2. Let’s face it, if you were an old-media columnist in a new-media world, wouldn’t you be super-careful about choosing your bands to give you some sort of street cred (or at least attention)? This is especially true for Brooks given that he actually does get decent reviews from Yglesias and other hip young bloggers who would be expected to disdain him. More generally, though, it shouldn’t surprise anyone that media outlets put a lot of effort into appearing just the slightest bit hipper than they (or their readers) actually are, so that reading them can be both a comfortable experience and an aspirational one.
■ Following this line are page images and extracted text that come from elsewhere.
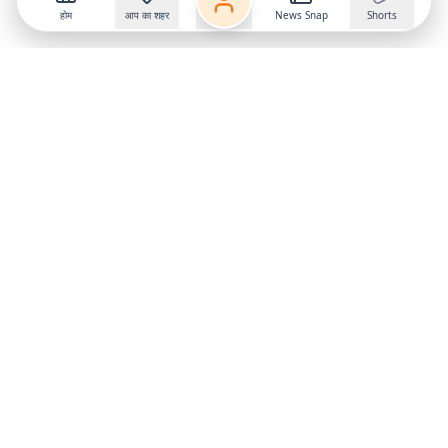
होम
आप का शहर
News Snap
Shorts
Follow us on
X
Download Mobile App
State
›
Jharkhand
›
Hindi News
Gumla News
Bihar News
Dumka News
Delhi News
Ranchi News
Odisha News
Bokaro News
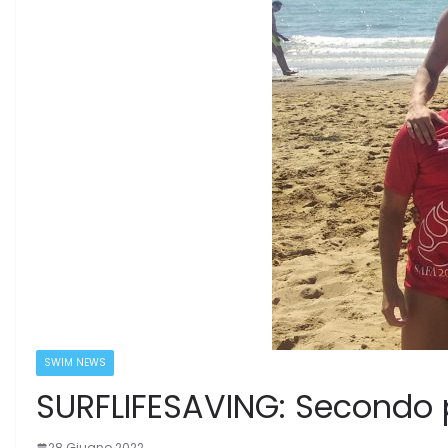
SWIM NEWS
SURFLIFESAVING: Secondo p
28 Giugno 2022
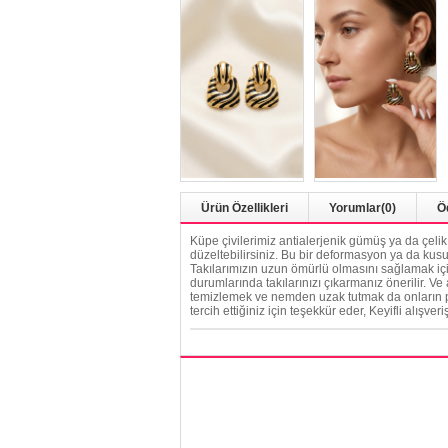
Ürün Özellikleri
Yorumlar
(0)
Ö
Küpe çivilerimiz antialerjenik gümüş ya da çeli
düzeltebilirsiniz. Bu bir deformasyon ya da kusu
Takılarımızın uzun ömürlü olmasını sağlamak için
durumlarında takılarınızı çıkarmanız önerilir. Ve
temizlemek ve nemden uzak tutmak da onların par
tercih ettiğiniz için teşekkür eder, Keyifli alışveriş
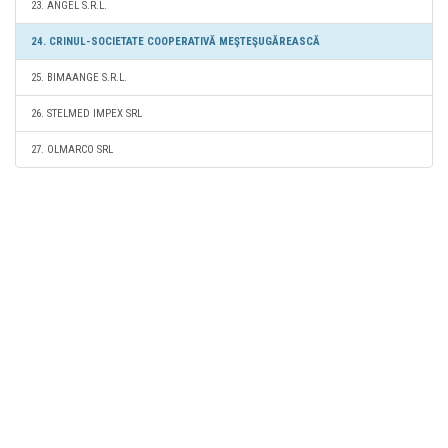
23. ANGEL S.R.L.
24. CRINUL-SOCIETATE COOPERATIVĂ MEŞTEŞUGĂREASCĂ
25. BIMAANGE S.R.L.
26. STELMED IMPEX SRL
27. OLMARCO SRL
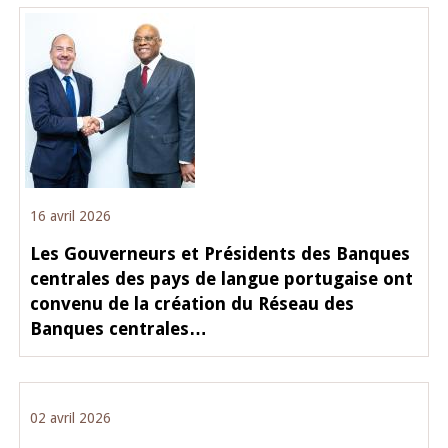
16 avril 2026
Les Gouverneurs et Présidents des Banques
centrales des pays de langue portugaise ont
convenu de la création du Réseau des
Banques centrales…
02 avril 2026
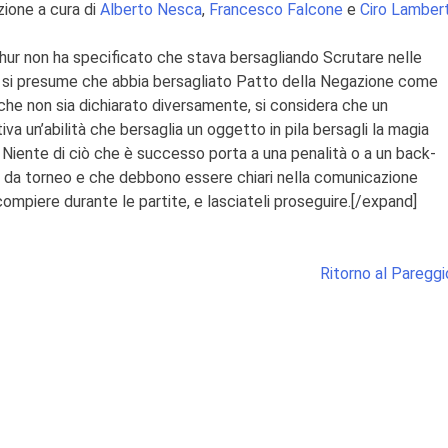
ione a cura di
Alberto Nesca
,
Francesco Falcone
e
Ciro Lambert
hur non ha specificato che stava bersagliando Scrutare nelle
, si presume che abbia bersagliato Patto della Negazione come
he non sia dichiarato diversamente, si considera che un
va un’abilità che bersaglia un oggetto in pila bersagli la magia
a.) Niente di ciò che è successo porta a una penalità o a un back-
cut da torneo e che debbono essere chiari nella comunicazione
ompiere durante le partite, e lasciateli proseguire.
[/expand]
Ritorno al Pareggi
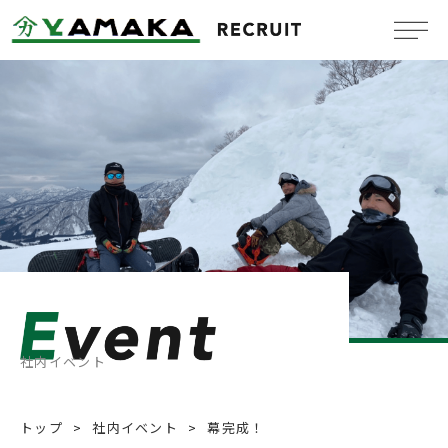
Company
会社概要
Benefit system
福利厚生
Message
メッセージ
Job information
新卒採用情報
社内イベント
Mid-Career
中途採用情報
トップ
社内イベント
幕完成！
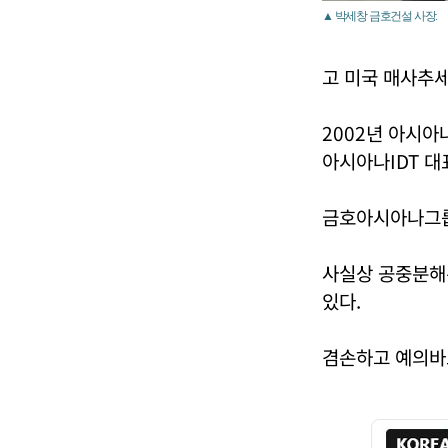
▲ 박세창 금호건설 사장.
고 미국 매사추세
2002년 아시
아시아나IDT 대
금호아시아나그룹
사실상 공중분해
있다.
겸손하고 예의바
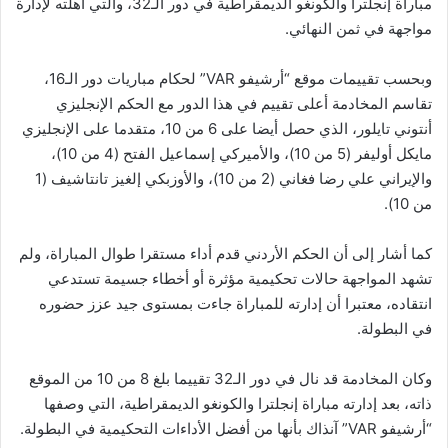
مباراة إنجلترا والكونغو الديمقراطية في دور الـ32، والتي أهلته لإدارة
مواجهة في ثمن النهائي.
وبحسب تقييمات موقع “أرشيفو VAR” لحكام مباريات دور الـ16،
تقاسم المخادمة أعلى تقييم في هذا الدور مع الحكم الإنجليزي
أنتوني تايلور، الذي حصل أيضا على 6 من 10، متقدما على الإنجليزي
مايكل أوليفر (5 من 10)، والأميركي إسماعيل الفتح (4 من 10)،
والإيراني علي رضا فغاني (2 من 10)، والأوزبكي إلغيز تانتاشيف (1
من 10).
كما أشار إلى أن الحكم الأردني قدم أداء مستقرا طوال المباراة، ولم
تشهد المواجهة حالات تحكيمية مؤثرة أو أخطاء جسيمة تستدعي
انتقاده، معتبرا أن إدارته للمباراة جاءت بمستوى جيد عزز حضوره
في البطولة.
وكان المخادمة قد نال في دور الـ32 تقييما بلغ 8 من 10 من الموقع
ذاته، بعد إدارته مباراة إنجلترا والكونغو الديمقراطية، التي وصفها
“أرشيفو VAR” آنذاك بأنها من أفضل الأداءات التحكيمية في البطولة.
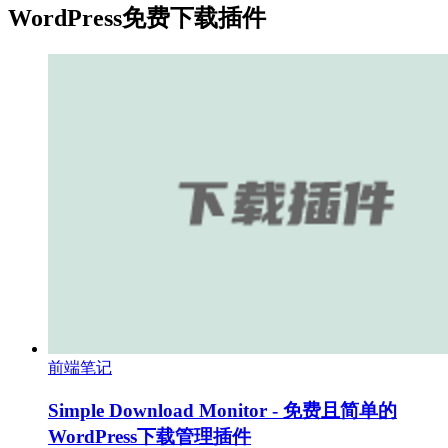
WordPress免费下载插件
前端笔记
Simple Download Monitor - 免费且简单的
WordPress下载管理插件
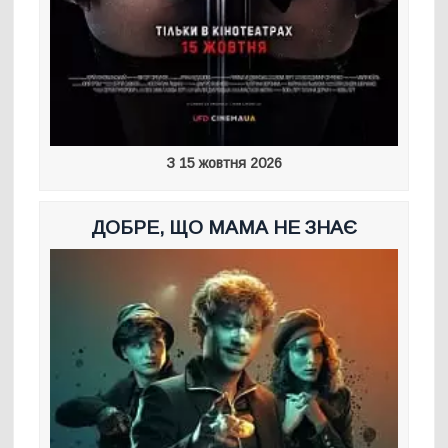
З 15 жовтня 2026
ДОБРЕ, ЩО МАМА НЕ ЗНАЄ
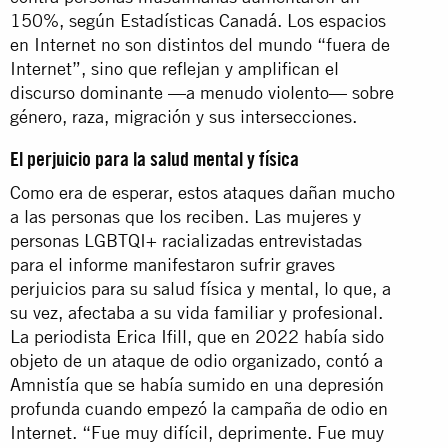
150%, según Estadísticas Canadá. Los espacios
en Internet no son distintos del mundo “fuera de
Internet”, sino que reflejan y amplifican el
discurso dominante —a menudo violento— sobre
género, raza, migración y sus intersecciones.
El perjuicio para la salud mental y física
Como era de esperar, estos ataques dañan mucho
a las personas que los reciben. Las mujeres y
personas LGBTQI+ racializadas entrevistadas
para el informe manifestaron sufrir graves
perjuicios para su salud física y mental, lo que, a
su vez, afectaba a su vida familiar y profesional.
La periodista Erica Ifill, que en 2022 había sido
objeto de un ataque de odio organizado, contó a
Amnistía que se había sumido en una depresión
profunda cuando empezó la campaña de odio en
Internet. “Fue muy difícil, deprimente. Fue muy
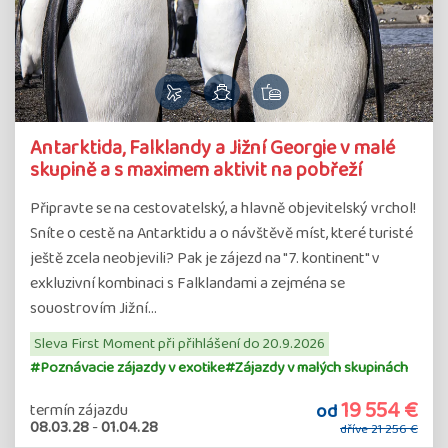
Antarktida, Falklandy a Jižní Georgie v malé
skupině a s maximem aktivit na pobřeží
Připravte se na cestovatelský, a hlavně objevitelský vrchol!
Sníte o cestě na Antarktidu a o návštěvě míst, které turisté
ještě zcela neobjevili? Pak je zájezd na "7. kontinent" v
exkluzivní kombinaci s Falklandami a zejména se
souostrovím Jižní…
Sleva First Moment při přihlášení do 20.9.2026
#Poznávacie zájazdy v exotike
#Zájazdy v malých skupinách
19 554 €
od
termín zájazdu
08.03.28
-
01.04.28
dříve
21 256 €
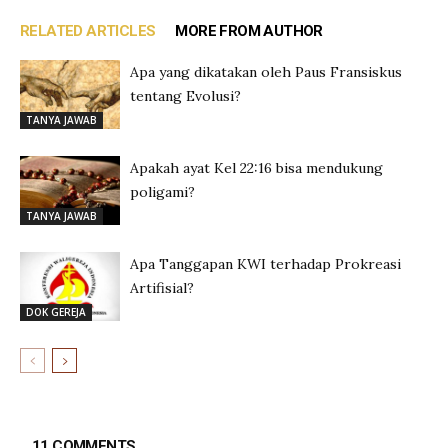
RELATED ARTICLES
MORE FROM AUTHOR
Apa yang dikatakan oleh Paus Fransiskus
tentang Evolusi?
TANYA JAWAB
Apakah ayat Kel 22:16 bisa mendukung
poligami?
TANYA JAWAB
Apa Tanggapan KWI terhadap Prokreasi
Artifisial?
DOK GEREJA
11 COMMENTS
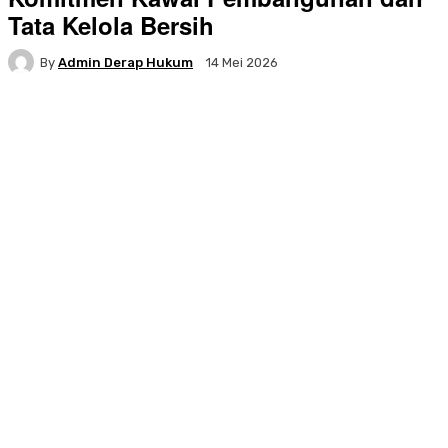
Tata Kelola Bersih
By
Admin Derap Hukum
14 Mei 2026
Facebook
Twitter
Pinterest
WhatsA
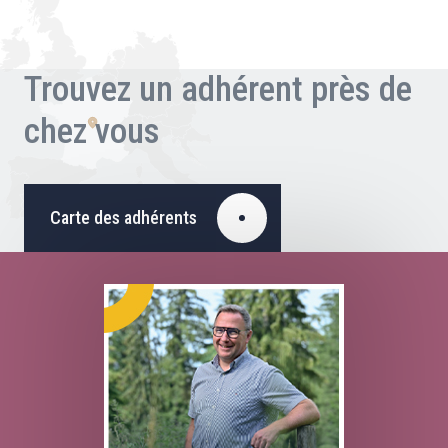
Trouvez un adhérent près de
chez vous
Carte des adhérents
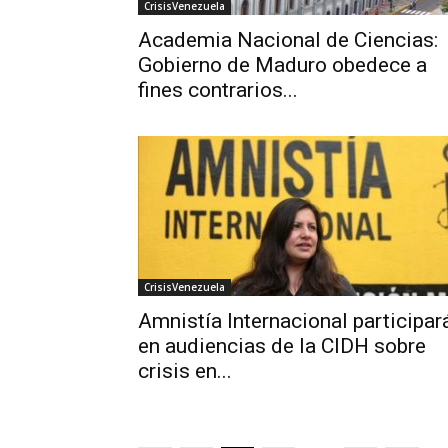
CrisisVenezuela
Academia Nacional de Ciencias:
Gobierno de Maduro obedece a
fines contrarios...
CrisisVenezuela
Amnistía Internacional participar
en audiencias de la CIDH sobre
crisis en...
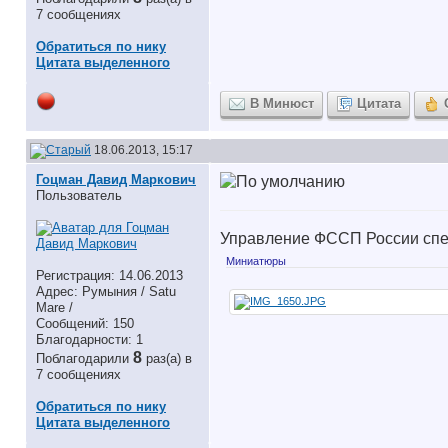
7 сообщениях
Обратиться по нику
Цитата выделенного
В Минюст
Цитата
18.06.2013, 15:17
Гоцман Давид Маркович
Пользователь
Управление ФССП России спе
Миниатюры
Регистрация: 14.06.2013
Адрес: Румыния / Satu
Mare /
Сообщений: 150
Благодарности: 1
8
Поблагодарили
раз(а) в
7 сообщениях
Обратиться по нику
Цитата выделенного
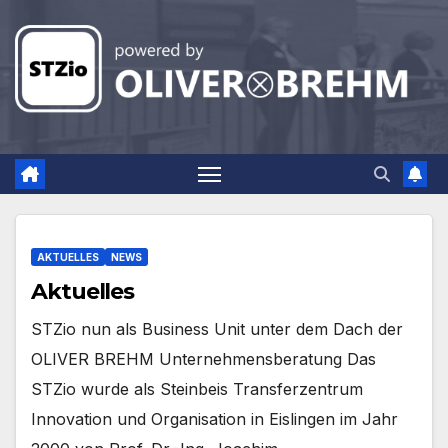
Zum
Inhalt
springen
AKTUELLES
NEWS
Aktuelles
STZio nun als Business Unit unter dem Dach der
OLIVER BREHM Unternehmensberatung Das
STZio wurde als Steinbeis Transferzentrum
Innovation und Organisation in Eislingen im Jahr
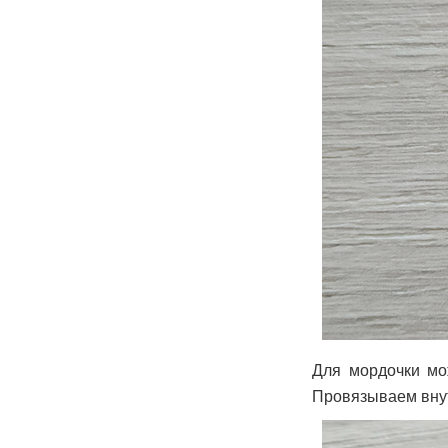
Для мордочки мо
Провязываем внутр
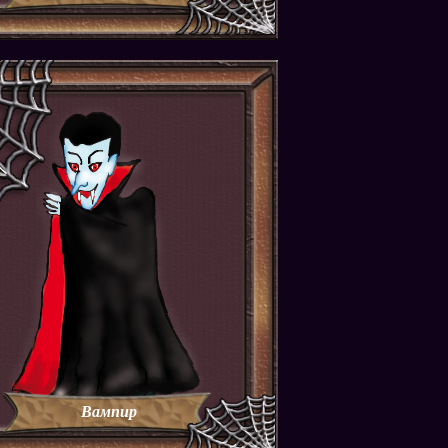
Вампир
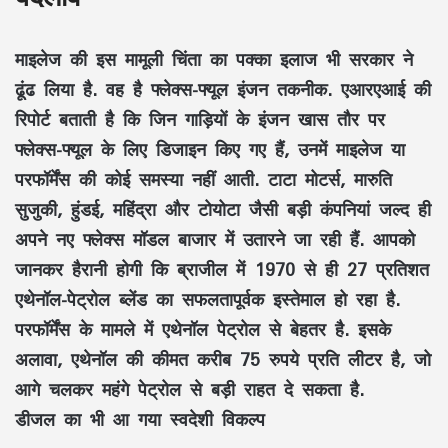
माइलेज की इस मामूली चिंता का पक्का इलाज भी सरकार ने
ढूंढ लिया है. वह है फ्लेक्स-फ्यूल इंजन तकनीक. एआरएआई की
रिपोर्ट बताती है कि जिन गाड़ियों के इंजन खास तौर पर
फ्लेक्स-फ्यूल के लिए डिजाइन किए गए हैं, उनमें माइलेज या
परफॉर्मेंस की कोई समस्या नहीं आती. टाटा मोटर्स, मारुति
सुजुकी, हुंडई, महिंद्रा और टोयोटा जैसी बड़ी कंपनियां जल्द ही
अपने नए फ्लेक्स मॉडल बाजार में उतारने जा रही हैं. आपको
जानकर हैरानी होगी कि ब्राजील में 1970 से ही 27 प्रतिशत
एथेनॉल-पेट्रोल ब्लेंड का सफलतापूर्वक इस्तेमाल हो रहा है.
परफॉर्मेंस के मामले में एथेनॉल पेट्रोल से बेहतर है. इसके
अलावा, एथेनॉल की कीमत करीब 75 रुपये प्रति लीटर है, जो
आगे चलकर महंगे पेट्रोल से बड़ी राहत दे सकता है.
डीजल का भी आ गया स्वदेशी विकल्प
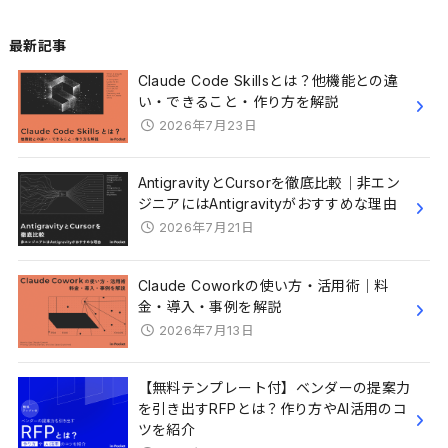
最新記事
Claude Code Skillsとは？他機能との違
い・できること・作り方を解説
2026年7月23日
AntigravityとCursorを徹底比較｜非エン
ジニアにはAntigravityがおすすめな理由
2026年7月21日
Claude Coworkの使い方・活用術｜料
金・導入・事例を解説
2026年7月13日
【無料テンプレート付】ベンダーの提案力
を引き出すRFPとは？作り方やAI活用のコ
ツを紹介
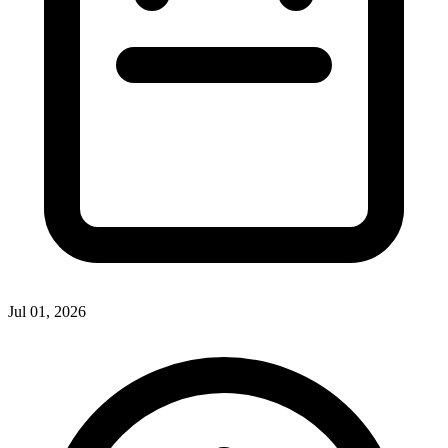
Jul 01, 2026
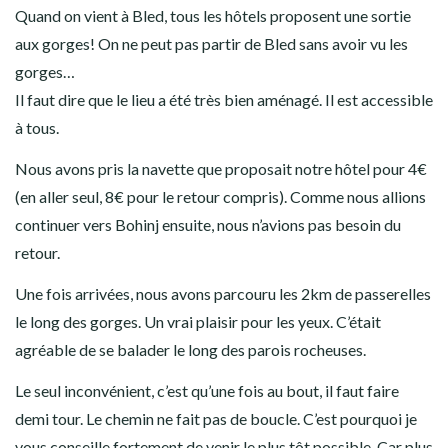
Quand on vient à Bled, tous les hôtels proposent une sortie
aux gorges! On ne peut pas partir de Bled sans avoir vu les
gorges…
Il faut dire que le lieu a été très bien aménagé. Il est accessible
à tous.
Nous avons pris la navette que proposait notre hôtel pour 4€
(en aller seul, 8€ pour le retour compris). Comme nous allions
continuer vers Bohinj ensuite, nous n’avions pas besoin du
retour.
Une fois arrivées, nous avons parcouru les 2km de passerelles
le long des gorges. Un vrai plaisir pour les yeux. C’était
agréable de se balader le long des parois rocheuses.
Le seul inconvénient, c’est qu’une fois au bout, il faut faire
demi tour. Le chemin ne fait pas de boucle. C’est pourquoi je
vous conseille fortement de venir le plus tôt possible. Car plus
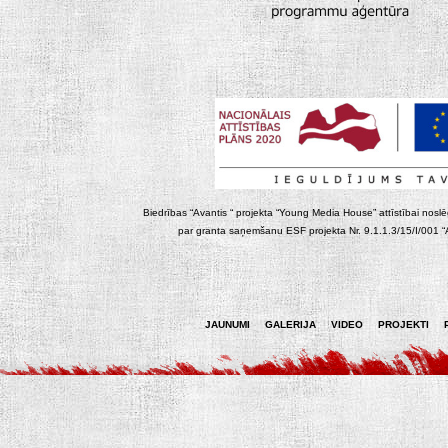
Biedrības “Avantis “ projekta “Young Media House” attīstībai noslēgt
par granta saņemšanu ESF projekta Nr. 9.1.1.3/15/I/001 “At
JAUNUMI
GALERIJA
VIDEO
PROJEKTI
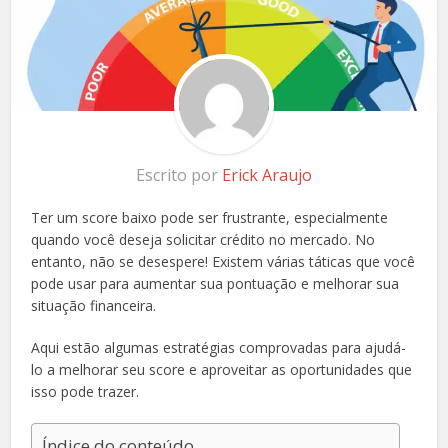
Escrito por
Erick Araujo
Ter um score baixo pode ser frustrante, especialmente
quando você deseja solicitar crédito no mercado. No
entanto, não se desespere! Existem várias táticas que você
pode usar para aumentar sua pontuação e melhorar sua
situação financeira.
Aqui estão algumas estratégias comprovadas para ajudá-
lo a melhorar seu score e aproveitar as oportunidades que
isso pode trazer.
Índice do conteúdo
1 Response to “Bloggers sink their teeth into David Brooks in an attempt to bleed him of indie cred: a vampire weekend indeed.”


  1. 1 tkb

    Reference humor is also increasingly mainstream. See: Family Guy (also slightly less frequently and more subtly in the Simpsons). There’s nothing more satisfying to the modern-day viewer than that ah-hah moment of “I got it!”, to the point where it’s not even a joke he’s getting, just that obscure 80’s afterschool special reference, or whatever. Kinda reflective of a new meaning of mass media- people are watching more movies, listening to more music, accumulating more DVDs of old TV shows… my ex-boyfriend, brilliant physicist that he is, is a living compendium of television and film, thanks to 1. the internet, 2. tivo/tv on demand/etc, 3. dvd sets/netflix/etc.

    This kind of information is easily to accumulate and is just another example of people seeking out black market elitism now that the valid kind is taboo.